• _What you are asked to do_
Of the entries below, restate word for word only the section that runs from the line with "СПЕЦПРОЄКТИ" to the line with "раницы канала,развернулась и", counting both ends.

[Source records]

>>>

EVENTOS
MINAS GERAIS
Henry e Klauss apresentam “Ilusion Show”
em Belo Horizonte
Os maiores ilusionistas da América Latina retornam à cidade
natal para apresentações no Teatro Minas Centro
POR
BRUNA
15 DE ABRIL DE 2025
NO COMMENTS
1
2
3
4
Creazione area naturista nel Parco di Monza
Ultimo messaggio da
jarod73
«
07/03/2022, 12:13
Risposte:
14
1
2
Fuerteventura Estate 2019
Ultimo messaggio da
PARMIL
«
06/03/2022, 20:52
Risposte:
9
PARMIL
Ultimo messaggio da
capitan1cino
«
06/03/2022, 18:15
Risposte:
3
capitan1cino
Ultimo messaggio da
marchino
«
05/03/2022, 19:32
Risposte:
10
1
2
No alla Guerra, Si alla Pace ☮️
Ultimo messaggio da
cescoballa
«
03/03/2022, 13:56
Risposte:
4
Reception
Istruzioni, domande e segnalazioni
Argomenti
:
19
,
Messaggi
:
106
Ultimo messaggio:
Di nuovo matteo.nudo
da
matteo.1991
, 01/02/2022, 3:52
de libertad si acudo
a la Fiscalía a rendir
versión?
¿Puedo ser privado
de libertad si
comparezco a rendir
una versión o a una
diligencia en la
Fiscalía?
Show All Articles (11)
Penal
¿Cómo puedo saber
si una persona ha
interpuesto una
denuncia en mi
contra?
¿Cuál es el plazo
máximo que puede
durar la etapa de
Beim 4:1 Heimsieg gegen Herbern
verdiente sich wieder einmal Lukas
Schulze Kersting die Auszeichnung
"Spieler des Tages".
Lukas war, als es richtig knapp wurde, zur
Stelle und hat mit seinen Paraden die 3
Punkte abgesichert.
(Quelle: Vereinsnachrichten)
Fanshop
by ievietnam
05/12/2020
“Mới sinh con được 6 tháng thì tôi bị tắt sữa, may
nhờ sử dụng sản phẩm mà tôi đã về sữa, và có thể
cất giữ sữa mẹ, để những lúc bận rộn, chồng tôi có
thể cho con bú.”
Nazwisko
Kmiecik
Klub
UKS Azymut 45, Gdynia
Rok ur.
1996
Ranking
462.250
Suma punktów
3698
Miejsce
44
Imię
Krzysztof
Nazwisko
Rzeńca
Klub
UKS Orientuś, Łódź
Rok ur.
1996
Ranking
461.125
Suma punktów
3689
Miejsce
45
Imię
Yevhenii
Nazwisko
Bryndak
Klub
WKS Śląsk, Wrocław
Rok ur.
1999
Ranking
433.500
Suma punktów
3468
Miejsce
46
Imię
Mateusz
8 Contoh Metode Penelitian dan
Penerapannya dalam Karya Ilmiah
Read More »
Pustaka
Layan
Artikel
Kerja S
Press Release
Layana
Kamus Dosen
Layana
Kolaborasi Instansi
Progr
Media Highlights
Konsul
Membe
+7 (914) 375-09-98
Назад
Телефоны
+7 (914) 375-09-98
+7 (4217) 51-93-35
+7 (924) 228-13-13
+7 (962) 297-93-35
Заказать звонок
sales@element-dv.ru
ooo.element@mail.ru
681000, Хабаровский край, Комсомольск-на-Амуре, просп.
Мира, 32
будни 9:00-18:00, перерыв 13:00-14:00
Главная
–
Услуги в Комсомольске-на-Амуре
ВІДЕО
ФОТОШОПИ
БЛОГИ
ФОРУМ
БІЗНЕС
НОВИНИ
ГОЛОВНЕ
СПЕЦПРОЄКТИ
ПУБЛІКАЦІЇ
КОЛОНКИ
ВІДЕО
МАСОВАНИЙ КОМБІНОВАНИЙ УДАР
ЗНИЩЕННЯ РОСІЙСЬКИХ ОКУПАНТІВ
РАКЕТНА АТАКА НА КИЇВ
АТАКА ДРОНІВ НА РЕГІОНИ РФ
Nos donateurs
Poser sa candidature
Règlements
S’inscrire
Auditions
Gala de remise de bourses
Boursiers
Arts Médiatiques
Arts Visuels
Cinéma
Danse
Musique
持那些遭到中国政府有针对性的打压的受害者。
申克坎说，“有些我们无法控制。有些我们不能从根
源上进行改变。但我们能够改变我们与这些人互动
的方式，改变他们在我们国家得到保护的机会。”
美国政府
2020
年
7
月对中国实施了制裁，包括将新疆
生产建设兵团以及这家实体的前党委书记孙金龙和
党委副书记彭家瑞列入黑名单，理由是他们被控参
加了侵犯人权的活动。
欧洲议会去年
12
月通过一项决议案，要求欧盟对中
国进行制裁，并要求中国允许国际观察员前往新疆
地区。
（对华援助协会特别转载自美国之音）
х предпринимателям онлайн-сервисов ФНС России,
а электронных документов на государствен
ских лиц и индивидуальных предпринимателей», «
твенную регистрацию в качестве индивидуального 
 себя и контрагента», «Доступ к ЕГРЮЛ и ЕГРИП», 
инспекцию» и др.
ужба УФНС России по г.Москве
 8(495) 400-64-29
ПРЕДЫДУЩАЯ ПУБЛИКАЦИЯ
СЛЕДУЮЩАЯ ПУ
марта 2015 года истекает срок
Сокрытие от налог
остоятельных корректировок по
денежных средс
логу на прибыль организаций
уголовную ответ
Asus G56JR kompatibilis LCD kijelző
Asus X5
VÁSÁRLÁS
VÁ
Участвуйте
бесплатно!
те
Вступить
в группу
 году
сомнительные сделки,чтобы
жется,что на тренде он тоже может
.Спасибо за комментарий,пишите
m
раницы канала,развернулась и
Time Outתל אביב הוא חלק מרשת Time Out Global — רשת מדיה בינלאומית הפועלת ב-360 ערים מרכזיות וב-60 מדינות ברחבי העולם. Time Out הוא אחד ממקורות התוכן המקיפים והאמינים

<<<

• _Task solution_
СПЕЦПРОЄКТИ
ПУБЛІКАЦІЇ
КОЛОНКИ
ВІДЕО
МАСОВАНИЙ КОМБІНОВАНИЙ УДАР
ЗНИЩЕННЯ РОСІЙСЬКИХ ОКУПАНТІВ
РАКЕТНА АТАКА НА КИЇВ
АТАКА ДРОНІВ НА РЕГІОНИ РФ
Nos donateurs
Poser sa candidature
Règlements
S’inscrire
Auditions
Gala de remise de bourses
Boursiers
Arts Médiatiques
Arts Visuels
Cinéma
Danse
Musique
持那些遭到中国政府有针对性的打压的受害者。
申克坎说，“有些我们无法控制。有些我们不能从根
源上进行改变。但我们能够改变我们与这些人互动
的方式，改变他们在我们国家得到保护的机会。”
美国政府
2020
年
7
月对中国实施了制裁，包括将新疆
生产建设兵团以及这家实体的前党委书记孙金龙和
党委副书记彭家瑞列入黑名单，理由是他们被控参
加了侵犯人权的活动。
欧洲议会去年
12
月通过一项决议案，要求欧盟对中
国进行制裁，并要求中国允许国际观察员前往新疆
地区。
（对华援助协会特别转载自美国之音）
х предпринимателям онлайн-сервисов ФНС России,
а электронных документов на государствен
ских лиц и индивидуальных предпринимателей», «
твенную регистрацию в качестве индивидуального 
 себя и контрагента», «Доступ к ЕГРЮЛ и ЕГРИП», 
инспекцию» и др.
ужба УФНС России по г.Москве
 8(495) 400-64-29
ПРЕДЫДУЩАЯ ПУБЛИКАЦИЯ
СЛЕДУЮЩАЯ ПУ
марта 2015 года истекает срок
Сокрытие от налог
остоятельных корректировок по
денежных средс
логу на прибыль организаций
уголовную ответ
Asus G56JR kompatibilis LCD kijelző
Asus X5
VÁSÁRLÁS
VÁ
Участвуйте
бесплатно!
те
Вступить
в группу
 году
сомнительные сделки,чтобы
жется,что на тренде он тоже может
.Спасибо за комментарий,пишите
m
раницы канала,развернулась и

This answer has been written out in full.